In a lecture delivered on 16 October, Lord Justice Jackson has argued the case in favour of bringing insolvency litigation into line with other types of civil litigation, where CFA success fees and ATE insurance premiums are no longer recoverable from losing opponents: see the 2015 Mustill lecture “The Civil Justice Reforms and Whether Insolvency Litigation Should Be Exempt”.
When the Jackson reforms were implemented in April 2013, the government announced that there would be a two year delay for insolvency litigation, which meant that the pre-Jackson regime of recoverable success fees and ATE premiums would continue for proceedings brought by liquidators, administrators, trustees in bankruptcy, and companies in liquidation or administration. The exception was due to end in April 2015, and that was reported to be the government's intention as recently as September 2014 (see post).
However, in February this year, following lobbying by the Association of Business Recovery Professionals concerned at the impending end to the insolvency exception, the government announced that the exception would continue “for the time being” (see post). The announcement stated that the government would consider the appropriate way forward and set out further details later in the year. To date, we have seen no further indication of government policy on the issue.
Arguments in favour of the exception
In his lecture, Lord Justice Jackson summarised the arguments in favour of the permanent application of the insolvency exception, as set out in a report by Professor Peter Walton commissioned by the Association of Business Recovery Professionals. These include:
- Insolvency litigation is typically brought against former directors, whose misconduct has squandered the assets of the now insolvent company.
- It is usually brought for the benefit of creditors - including HMRC which is usually a major creditor, and therefore insolvency litigation is in the public interest.
- Very often defaulting directors leave the company with little or no assets to fund litigation.
- If insolvency litigation is backed by a CFA and ATE, this frequently pressurises the defendant into settling.
- Many insolvency actions are brought to recover modest sums or against individuals of modest means, so without the benefit of recoverability it may not be practicable to pursue such claims.
Lord Justice Jackson's arguments against the exception
Lord Justice Jackson sets out four reasons for his opinion that the exception should come to an end:
- The recoverability regime was principally designed to assist individual claimants of modest means, in particular those who ceased to qualify for legal aid in April 2000. The advantages gained for insolvency litigation were a windfall.
- Recoverability is an instrument of oppression, which is liable to crush defendants who have a good defence, ie because the excessive costs burden can drive defendants to settle regardless of merit. This risk, Lord Justice Jackson argues, is particularly acute in insolvency litigation because (as Professor Walton says) many defendants are individuals and often they are of modest means, so are vulnerable to such pressure.
- Recoverability drives up the overall costs of litigation, as neither insolvency practitioners nor the lawyers acting for claimants in insolvency litigation have sufficient incentive to control costs in circumstances where the claimants have no liability to pay those costs.
- It is perfectly possible to bring insolvency litigation without the benefit of recoverability, eg by creditors funding claims in the traditional way, or via CFAs and/or ATE without the benefit of recoverability, or (in larger cases) by using third party funding, or DBAs.
Next steps
As Lord Justice Jackson accepts, the question whether the exemption should continue is a matter of policy for the government.

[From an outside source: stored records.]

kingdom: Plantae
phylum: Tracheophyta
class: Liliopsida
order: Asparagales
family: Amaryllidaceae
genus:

The stated purpose of his lecture is to set out his opinion on the subject, together with the supporting reasons, so that those who disagree
can explain why he is wrong.
It is fair to say that the current position seems somewhat arbitrary, in that defendants are liable for success fees / ATE premiums in claims brought by companies that happen to be in liquidation or administration – even if the liquidation or administration has nothing to do with the cause of action against the defendant – but not where an identical claim is brought by a solvent company.
The question, of course, is whether the special character of insolvency proceedings justifies the distinction. Insolvency litigation is treated differently from other civil proceedings in a number of respects, including the ability of insolvency practitioners to assign claims vested in the insolvent company without fear of offending against the principles of champerty and maintenance (due to the statutory power for insolvency practitioners to sell the company property, which includes causes of action).
As noted above, in February the government stated that it would set out further details on its position later in the year. Presumably it will wish to take into account the points raised by Lord Justice Jackson in any further communication or announcement on the issue. It will be interesting to see how the debate proceeds.